The $134 million corporate meeting center rising at Harrah's Resort Atlantic City is supposed to represent the city's less casino-centric future.

The $134 million corporate meeting center rising at Harrah's Resort Atlantic City is supposed to represent the city's less casino-centric future.

But a lawsuit filed this week also gave it a role in the high-stakes battle between Caesars Entertainment Corp. creditors, owed about $25 billion, and the Las Vegas firm's private-equity backers over who will get paid from Caesars' insufficient resources.

The lawsuit, filed in Delaware Chancery Court on Tuesday by a bank representing senior lenders owed $1.25 billion, called efforts to deal with Caesars' debt load "a case of unimaginably brazen corporate looting and abuse."

The conflict centers on the strategy of private-equity firms Apollo Global Management L.L.C. and TPG Global L.L.C., which bought Caesars in a $30 billion leveraged buyout in 2008, to save what they can of their investment by carving Caesars into slices with different prospects.

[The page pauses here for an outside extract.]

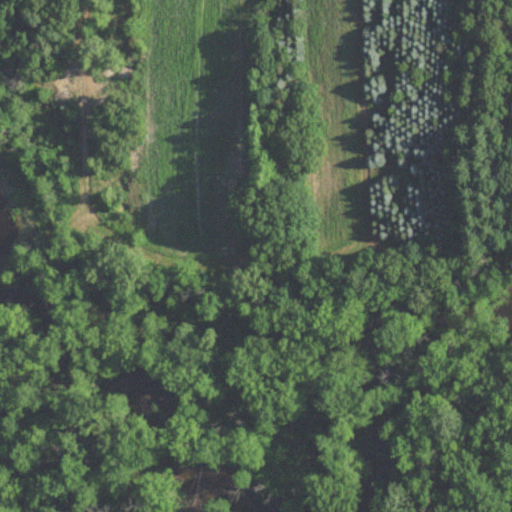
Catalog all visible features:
river: (307, 498)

Three Atlantic City casinos - Caesars, Bally's, and the now-shuttered Showboat - landed in the dumping ground of properties with uncertain futures called Caesars Entertainment Operating Co.

This company, which also owns Harrah's Philadelphia in Chester, said in its third-quarter report that it expected to run out of cash next year if it does not financially restructure or reorganize through Chapter 11 bankruptcy.

Harrah's Resort Atlantic City, by contrast, was put into Caesars Entertainment Resort Properties L.L.C., which also includes five Nevada casinos and has a better chance of surviving and making good on its debts, according to analysts.

That split divided Caesars properties into haves and have-nots, as is evident in the levels of capital expenditures by Caesars in Atlantic City.

The money being invested in the new conference center is 30 percent more than the combined capital expenditures at Caesars' three other Atlantic City properties over the last five years, according the lawsuit.

The conference center's parent, Caesars Entertainment Resort Properties, is expected to be profitable enough to make its interest payments this year and next year, a recent New Jersey Division of Gaming Enforcement report said.

That's not the case for Caesars Entertainment Operating Co. It is expected to have an $862 million shortfall this year between its operating income and required interest payments and a $743 million shortfall next year, the filing said. The difference will be paid from the proceeds of asset sales.

Caesars officials could not be reached for comment Friday.